» **HOW TO COMPLETE THIS TASK**
Here is the listing. Report each line in it that contains the string "image".

» **RECORDS FOR THE EXERCISE**
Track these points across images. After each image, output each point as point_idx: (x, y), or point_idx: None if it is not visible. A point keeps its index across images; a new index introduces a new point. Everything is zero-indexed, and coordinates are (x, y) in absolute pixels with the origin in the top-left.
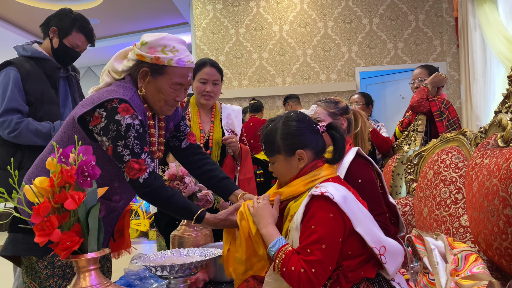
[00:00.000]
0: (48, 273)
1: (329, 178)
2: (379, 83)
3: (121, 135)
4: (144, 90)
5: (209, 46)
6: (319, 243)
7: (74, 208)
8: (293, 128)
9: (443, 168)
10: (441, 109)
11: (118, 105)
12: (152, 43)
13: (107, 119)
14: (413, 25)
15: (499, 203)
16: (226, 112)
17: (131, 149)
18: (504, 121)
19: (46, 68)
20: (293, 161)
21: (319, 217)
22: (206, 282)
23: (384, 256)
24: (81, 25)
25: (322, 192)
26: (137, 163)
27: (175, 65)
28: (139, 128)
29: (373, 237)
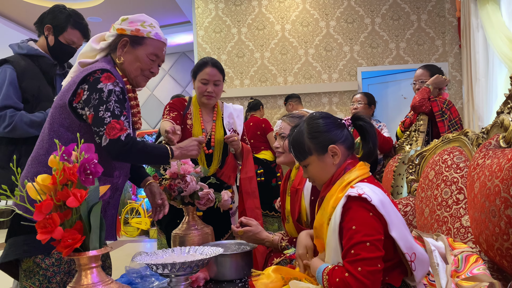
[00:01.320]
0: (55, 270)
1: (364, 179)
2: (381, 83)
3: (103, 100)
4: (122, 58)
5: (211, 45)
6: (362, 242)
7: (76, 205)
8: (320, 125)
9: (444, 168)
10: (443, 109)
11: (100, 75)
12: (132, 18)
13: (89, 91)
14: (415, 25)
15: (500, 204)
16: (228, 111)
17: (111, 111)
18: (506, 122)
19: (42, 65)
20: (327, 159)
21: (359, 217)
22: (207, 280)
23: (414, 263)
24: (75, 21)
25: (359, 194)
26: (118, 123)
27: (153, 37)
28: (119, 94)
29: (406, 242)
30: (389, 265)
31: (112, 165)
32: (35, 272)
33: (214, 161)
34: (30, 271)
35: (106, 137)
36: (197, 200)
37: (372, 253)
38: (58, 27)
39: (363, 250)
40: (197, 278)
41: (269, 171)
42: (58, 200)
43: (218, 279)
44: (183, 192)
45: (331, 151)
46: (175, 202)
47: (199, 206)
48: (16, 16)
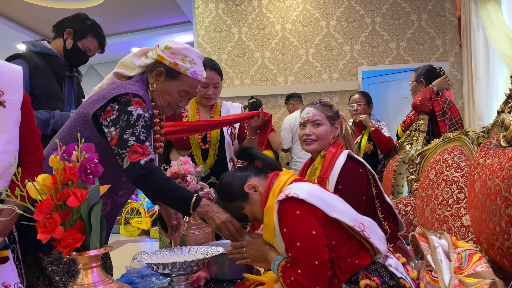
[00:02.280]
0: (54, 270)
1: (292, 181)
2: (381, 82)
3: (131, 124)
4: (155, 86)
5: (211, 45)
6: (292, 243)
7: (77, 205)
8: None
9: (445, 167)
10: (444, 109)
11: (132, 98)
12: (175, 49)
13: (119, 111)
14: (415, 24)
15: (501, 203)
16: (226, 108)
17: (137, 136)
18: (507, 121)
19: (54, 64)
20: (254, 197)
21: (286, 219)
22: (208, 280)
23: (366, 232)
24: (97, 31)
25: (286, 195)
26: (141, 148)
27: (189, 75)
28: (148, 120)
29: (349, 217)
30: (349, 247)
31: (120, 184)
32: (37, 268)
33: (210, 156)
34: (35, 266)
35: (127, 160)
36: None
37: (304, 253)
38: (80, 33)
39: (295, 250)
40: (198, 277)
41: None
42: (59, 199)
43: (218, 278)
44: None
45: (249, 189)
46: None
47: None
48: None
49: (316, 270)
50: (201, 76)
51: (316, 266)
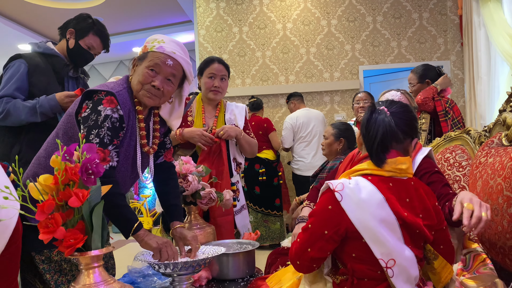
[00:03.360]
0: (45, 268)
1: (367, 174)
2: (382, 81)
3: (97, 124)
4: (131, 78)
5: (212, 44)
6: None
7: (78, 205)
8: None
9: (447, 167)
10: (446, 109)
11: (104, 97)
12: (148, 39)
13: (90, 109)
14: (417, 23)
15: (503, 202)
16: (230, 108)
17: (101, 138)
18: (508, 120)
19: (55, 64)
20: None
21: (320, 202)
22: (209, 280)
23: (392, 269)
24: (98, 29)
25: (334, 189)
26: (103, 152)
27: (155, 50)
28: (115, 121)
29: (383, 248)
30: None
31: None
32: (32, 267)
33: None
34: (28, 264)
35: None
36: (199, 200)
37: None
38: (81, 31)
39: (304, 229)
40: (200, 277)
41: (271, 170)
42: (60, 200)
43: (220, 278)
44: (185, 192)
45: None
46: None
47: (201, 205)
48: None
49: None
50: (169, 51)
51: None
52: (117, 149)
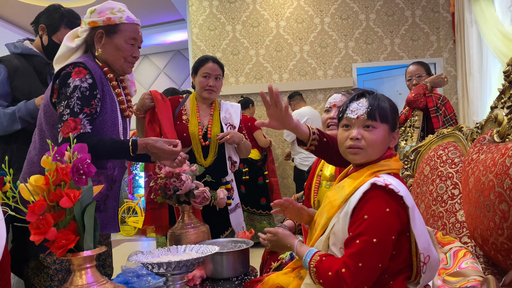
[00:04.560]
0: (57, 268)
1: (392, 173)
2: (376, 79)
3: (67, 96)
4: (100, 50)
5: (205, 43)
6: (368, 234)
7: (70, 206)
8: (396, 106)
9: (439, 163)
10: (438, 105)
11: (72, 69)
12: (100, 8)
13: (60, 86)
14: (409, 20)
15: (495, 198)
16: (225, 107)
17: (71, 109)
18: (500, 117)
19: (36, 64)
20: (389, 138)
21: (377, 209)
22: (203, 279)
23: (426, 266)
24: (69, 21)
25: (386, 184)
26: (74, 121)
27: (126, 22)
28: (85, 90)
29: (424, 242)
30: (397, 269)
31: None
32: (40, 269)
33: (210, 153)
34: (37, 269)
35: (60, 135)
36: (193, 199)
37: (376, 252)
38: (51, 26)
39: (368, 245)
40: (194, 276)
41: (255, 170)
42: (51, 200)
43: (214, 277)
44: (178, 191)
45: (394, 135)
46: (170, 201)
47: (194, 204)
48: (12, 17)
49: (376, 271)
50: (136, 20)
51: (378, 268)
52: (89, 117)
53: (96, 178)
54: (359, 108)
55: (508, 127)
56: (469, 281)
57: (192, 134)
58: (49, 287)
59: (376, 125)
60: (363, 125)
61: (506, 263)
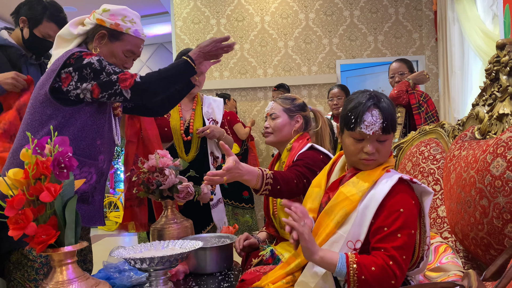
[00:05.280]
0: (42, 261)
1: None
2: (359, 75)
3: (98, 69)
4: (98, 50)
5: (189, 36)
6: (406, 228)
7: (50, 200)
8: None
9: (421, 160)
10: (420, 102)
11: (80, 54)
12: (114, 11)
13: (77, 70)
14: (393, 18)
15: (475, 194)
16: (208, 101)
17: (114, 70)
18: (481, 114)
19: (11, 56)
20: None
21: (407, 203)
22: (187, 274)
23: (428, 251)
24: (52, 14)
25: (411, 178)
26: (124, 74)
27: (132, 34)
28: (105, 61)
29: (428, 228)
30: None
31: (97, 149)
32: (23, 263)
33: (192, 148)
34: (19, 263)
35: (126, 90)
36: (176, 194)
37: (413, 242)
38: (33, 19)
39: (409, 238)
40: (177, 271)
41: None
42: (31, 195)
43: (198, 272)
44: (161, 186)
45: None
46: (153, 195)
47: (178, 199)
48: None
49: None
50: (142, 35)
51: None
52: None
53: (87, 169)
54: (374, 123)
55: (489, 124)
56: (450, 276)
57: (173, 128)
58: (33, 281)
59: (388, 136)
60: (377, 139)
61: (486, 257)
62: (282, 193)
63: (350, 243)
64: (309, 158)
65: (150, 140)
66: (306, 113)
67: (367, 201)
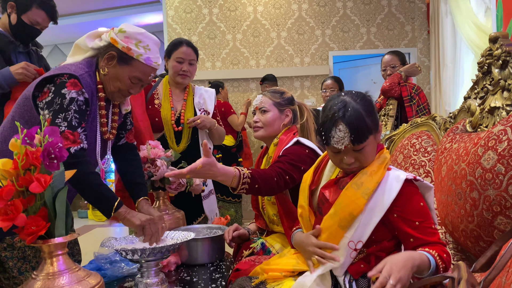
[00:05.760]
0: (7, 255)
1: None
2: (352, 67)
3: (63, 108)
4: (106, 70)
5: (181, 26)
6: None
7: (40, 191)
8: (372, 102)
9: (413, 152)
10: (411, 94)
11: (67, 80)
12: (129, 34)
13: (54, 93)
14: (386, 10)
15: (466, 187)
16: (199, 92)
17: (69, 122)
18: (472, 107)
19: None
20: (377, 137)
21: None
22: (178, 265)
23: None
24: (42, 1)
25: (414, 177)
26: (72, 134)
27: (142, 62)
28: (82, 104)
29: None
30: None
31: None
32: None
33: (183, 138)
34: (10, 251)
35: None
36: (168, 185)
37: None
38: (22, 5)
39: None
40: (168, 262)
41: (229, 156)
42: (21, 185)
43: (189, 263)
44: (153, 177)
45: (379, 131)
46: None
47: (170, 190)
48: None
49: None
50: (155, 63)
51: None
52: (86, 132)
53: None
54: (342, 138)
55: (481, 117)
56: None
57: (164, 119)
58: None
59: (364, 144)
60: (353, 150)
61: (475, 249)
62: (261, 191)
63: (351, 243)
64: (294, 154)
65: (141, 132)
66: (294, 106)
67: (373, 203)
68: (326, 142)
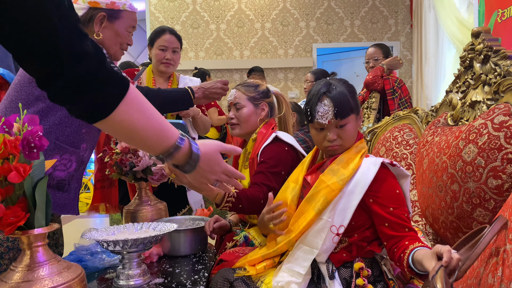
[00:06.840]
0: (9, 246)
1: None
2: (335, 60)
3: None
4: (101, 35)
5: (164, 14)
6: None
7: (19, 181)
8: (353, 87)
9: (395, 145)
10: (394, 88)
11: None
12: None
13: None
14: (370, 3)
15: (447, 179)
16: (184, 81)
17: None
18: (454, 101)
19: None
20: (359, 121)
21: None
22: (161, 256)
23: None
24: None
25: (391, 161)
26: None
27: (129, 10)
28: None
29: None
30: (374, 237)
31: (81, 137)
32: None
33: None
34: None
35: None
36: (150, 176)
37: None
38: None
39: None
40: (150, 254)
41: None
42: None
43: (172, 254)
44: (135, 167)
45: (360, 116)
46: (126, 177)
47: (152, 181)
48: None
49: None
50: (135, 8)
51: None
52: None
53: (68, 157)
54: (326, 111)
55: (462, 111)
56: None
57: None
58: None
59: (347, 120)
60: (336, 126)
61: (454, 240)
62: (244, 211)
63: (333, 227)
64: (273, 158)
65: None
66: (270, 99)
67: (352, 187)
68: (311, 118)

...

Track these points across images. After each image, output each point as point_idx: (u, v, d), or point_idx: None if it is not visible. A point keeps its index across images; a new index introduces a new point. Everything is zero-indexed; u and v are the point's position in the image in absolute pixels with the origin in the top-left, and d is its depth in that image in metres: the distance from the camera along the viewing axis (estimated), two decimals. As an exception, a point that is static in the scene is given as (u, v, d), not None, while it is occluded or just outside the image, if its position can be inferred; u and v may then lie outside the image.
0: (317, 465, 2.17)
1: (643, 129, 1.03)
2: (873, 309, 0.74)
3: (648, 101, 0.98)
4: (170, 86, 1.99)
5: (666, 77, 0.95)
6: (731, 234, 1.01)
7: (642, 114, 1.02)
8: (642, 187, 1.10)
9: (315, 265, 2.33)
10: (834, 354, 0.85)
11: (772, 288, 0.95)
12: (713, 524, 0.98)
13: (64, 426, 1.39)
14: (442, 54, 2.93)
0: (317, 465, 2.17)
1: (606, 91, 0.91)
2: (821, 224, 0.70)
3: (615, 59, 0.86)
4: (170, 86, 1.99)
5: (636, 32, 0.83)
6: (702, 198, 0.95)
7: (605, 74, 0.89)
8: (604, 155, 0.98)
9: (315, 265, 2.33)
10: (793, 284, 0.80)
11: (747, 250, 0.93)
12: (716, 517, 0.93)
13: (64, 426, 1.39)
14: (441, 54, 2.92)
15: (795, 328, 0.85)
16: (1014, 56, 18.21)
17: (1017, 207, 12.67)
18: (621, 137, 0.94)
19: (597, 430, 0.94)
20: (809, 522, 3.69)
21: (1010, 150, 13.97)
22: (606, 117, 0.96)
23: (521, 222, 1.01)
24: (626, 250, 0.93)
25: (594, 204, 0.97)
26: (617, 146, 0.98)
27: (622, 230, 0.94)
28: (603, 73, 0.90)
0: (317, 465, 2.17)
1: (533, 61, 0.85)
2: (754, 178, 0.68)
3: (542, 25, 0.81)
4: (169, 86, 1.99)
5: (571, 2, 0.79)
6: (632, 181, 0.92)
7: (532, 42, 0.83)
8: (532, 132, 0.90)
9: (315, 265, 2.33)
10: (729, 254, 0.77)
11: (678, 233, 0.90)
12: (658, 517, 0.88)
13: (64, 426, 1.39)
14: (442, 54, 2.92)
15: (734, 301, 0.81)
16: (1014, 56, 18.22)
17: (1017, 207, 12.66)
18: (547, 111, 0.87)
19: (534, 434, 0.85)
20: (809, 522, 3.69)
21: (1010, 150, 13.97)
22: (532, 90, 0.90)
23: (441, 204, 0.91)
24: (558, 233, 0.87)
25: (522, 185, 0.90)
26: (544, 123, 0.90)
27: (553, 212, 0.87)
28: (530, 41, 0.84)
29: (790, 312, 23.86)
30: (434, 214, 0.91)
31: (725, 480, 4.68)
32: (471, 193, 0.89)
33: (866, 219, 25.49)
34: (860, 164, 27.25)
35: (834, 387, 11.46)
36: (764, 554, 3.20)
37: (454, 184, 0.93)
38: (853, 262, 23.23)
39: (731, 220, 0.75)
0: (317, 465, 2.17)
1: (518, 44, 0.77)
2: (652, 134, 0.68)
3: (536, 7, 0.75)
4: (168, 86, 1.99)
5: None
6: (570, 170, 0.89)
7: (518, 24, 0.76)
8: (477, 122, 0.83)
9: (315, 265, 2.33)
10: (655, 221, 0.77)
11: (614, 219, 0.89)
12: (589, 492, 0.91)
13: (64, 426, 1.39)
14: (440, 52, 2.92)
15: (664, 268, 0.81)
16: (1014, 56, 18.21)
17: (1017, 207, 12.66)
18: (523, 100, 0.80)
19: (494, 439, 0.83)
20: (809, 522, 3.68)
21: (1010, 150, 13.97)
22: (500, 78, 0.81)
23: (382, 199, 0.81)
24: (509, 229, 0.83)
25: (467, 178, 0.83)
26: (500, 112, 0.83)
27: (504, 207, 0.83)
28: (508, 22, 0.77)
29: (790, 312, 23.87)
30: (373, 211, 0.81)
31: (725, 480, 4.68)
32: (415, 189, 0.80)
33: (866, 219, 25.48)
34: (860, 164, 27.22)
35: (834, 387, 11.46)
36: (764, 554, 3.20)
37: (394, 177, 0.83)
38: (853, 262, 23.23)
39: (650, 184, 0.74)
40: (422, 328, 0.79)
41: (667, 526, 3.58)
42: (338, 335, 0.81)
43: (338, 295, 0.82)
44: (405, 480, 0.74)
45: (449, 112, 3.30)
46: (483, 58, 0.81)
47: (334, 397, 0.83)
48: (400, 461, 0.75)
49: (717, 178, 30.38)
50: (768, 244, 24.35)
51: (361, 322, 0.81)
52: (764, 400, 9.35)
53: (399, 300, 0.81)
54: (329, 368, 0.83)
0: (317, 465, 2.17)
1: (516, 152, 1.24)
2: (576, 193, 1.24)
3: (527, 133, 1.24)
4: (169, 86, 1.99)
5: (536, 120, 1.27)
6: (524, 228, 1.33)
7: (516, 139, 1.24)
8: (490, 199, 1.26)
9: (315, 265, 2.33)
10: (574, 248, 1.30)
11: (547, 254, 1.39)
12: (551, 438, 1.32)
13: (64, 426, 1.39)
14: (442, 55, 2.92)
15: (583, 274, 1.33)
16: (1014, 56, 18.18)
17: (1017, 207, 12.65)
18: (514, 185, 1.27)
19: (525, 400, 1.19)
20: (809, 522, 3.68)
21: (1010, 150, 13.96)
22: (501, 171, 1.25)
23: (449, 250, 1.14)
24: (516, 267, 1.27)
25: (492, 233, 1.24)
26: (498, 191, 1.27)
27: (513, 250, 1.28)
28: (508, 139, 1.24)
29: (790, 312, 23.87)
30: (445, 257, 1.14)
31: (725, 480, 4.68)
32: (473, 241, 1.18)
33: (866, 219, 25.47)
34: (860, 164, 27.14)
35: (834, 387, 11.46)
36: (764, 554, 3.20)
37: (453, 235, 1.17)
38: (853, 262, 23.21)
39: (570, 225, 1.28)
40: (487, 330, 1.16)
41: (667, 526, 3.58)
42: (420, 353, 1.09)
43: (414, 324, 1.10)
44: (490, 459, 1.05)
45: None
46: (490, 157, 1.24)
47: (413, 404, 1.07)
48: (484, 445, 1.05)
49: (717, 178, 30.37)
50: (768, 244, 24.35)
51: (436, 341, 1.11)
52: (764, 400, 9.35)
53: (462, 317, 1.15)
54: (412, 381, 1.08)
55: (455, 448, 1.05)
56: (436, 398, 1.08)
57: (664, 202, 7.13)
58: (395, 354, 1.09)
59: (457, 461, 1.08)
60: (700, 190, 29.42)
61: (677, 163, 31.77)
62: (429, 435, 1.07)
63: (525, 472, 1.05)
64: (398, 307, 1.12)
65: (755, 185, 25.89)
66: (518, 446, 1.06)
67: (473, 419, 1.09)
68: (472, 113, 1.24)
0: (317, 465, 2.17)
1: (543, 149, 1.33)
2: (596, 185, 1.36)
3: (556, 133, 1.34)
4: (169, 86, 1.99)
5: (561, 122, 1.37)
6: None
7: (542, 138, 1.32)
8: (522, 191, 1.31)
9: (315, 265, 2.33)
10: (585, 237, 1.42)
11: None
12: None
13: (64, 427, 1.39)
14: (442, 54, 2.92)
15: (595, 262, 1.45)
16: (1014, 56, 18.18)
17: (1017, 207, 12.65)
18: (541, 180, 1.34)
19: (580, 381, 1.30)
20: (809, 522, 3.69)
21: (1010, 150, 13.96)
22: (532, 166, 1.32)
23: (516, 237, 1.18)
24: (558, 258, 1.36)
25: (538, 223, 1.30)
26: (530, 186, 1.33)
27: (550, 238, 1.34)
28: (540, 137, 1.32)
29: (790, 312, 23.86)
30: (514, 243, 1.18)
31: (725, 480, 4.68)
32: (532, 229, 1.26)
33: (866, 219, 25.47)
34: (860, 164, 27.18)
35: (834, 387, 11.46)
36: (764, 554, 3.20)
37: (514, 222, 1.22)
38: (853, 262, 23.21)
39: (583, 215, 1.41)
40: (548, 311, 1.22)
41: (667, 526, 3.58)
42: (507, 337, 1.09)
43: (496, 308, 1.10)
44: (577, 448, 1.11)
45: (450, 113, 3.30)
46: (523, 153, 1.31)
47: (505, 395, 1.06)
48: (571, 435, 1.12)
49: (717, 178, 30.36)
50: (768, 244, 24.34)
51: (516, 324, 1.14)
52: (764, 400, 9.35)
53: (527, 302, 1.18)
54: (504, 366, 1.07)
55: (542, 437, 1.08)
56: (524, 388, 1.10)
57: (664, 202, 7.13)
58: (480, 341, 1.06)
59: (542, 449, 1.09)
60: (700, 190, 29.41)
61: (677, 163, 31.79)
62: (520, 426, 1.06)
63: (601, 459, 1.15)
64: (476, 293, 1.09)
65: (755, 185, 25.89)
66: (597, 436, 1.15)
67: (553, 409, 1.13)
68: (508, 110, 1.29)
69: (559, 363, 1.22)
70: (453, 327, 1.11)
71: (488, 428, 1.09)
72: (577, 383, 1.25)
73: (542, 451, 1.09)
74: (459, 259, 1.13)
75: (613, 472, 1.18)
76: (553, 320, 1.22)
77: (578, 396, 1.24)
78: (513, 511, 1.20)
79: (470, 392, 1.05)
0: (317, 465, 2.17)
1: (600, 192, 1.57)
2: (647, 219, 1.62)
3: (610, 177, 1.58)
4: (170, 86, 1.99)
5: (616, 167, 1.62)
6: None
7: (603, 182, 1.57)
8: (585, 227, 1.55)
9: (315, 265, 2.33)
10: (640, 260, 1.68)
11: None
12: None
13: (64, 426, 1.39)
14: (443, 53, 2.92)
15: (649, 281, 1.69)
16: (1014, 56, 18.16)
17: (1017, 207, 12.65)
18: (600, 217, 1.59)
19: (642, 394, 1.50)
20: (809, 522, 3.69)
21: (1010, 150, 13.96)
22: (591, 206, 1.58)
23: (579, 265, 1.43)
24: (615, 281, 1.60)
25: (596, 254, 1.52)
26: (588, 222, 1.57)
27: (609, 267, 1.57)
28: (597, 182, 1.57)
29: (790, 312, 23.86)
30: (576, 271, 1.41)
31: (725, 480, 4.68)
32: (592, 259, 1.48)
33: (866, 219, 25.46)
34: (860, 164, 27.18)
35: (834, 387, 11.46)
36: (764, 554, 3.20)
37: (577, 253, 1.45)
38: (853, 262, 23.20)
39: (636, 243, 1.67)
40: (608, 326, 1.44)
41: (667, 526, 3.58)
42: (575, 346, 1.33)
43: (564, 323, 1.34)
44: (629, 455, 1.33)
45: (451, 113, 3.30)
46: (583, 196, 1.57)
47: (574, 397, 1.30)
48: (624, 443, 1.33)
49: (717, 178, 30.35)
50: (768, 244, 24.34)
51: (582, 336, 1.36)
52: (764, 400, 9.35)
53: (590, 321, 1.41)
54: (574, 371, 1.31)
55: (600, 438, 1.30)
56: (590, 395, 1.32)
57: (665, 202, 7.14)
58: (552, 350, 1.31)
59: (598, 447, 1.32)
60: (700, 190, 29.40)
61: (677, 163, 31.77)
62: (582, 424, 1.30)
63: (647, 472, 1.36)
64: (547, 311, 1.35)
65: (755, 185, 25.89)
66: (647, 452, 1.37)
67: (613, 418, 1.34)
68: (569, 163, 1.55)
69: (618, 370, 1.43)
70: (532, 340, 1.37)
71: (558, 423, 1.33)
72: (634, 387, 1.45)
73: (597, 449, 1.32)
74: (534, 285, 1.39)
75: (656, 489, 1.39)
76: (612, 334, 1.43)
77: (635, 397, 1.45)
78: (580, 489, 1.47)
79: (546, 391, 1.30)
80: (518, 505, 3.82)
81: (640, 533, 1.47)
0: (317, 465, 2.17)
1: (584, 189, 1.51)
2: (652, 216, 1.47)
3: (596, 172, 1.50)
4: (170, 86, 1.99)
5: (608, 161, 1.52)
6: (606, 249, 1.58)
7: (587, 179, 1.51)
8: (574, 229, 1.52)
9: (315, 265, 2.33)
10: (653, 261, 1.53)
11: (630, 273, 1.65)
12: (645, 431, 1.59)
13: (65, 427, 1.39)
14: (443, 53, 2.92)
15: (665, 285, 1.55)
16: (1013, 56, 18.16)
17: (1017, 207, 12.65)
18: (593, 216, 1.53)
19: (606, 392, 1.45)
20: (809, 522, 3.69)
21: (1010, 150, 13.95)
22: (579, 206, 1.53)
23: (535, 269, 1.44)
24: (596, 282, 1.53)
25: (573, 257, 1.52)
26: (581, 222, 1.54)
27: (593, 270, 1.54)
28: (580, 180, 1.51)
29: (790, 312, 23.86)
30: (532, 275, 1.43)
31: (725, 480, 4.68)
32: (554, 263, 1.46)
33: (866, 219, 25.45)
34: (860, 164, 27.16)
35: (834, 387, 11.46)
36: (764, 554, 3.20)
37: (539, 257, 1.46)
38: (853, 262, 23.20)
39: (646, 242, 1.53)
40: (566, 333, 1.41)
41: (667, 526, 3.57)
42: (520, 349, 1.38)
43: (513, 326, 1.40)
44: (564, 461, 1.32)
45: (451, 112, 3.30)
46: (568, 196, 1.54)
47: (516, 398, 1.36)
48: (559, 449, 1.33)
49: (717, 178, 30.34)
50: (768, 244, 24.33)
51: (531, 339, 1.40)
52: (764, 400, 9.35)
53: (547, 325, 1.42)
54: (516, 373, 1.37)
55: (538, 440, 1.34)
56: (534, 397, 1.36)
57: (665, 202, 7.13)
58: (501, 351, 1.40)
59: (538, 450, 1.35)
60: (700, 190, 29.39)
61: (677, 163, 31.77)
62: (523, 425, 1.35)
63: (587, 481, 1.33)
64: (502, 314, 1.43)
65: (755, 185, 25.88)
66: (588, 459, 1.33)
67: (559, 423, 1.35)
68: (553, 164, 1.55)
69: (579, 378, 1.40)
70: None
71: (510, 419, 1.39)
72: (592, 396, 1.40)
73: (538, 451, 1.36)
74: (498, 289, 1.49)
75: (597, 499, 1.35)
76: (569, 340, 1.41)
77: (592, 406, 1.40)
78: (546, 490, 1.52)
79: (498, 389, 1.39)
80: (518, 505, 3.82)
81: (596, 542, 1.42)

» **EXERCISE ANSWER**
Track these points across images. After each image, output each point as point_idx: (x, y), or point_idx: None if it is not visible. A point keeps its index across images; a new index introduces a new point. Everything is zero-indexed, and coordinates are (x, y) in absolute pixels with the origin in the top-left.
Track these points across images. After each image, output each point as point_idx: (u, v, d), or point_idx: None if it is not visible. A point keeps its index across images; a new index introduces a new point. Everything is zero-indexed; u and v are the point's position in the image in absolute pixels with the origin in the top-left, and d is its depth in that image in metres: the distance from the camera along the viewing axis (estimated), two decimals. As an exception, a point that is static in the scene is given as (u, v, d), not None, while it is occluded or just outside the image, if its position can be inferred; u and v may then lie outside the image.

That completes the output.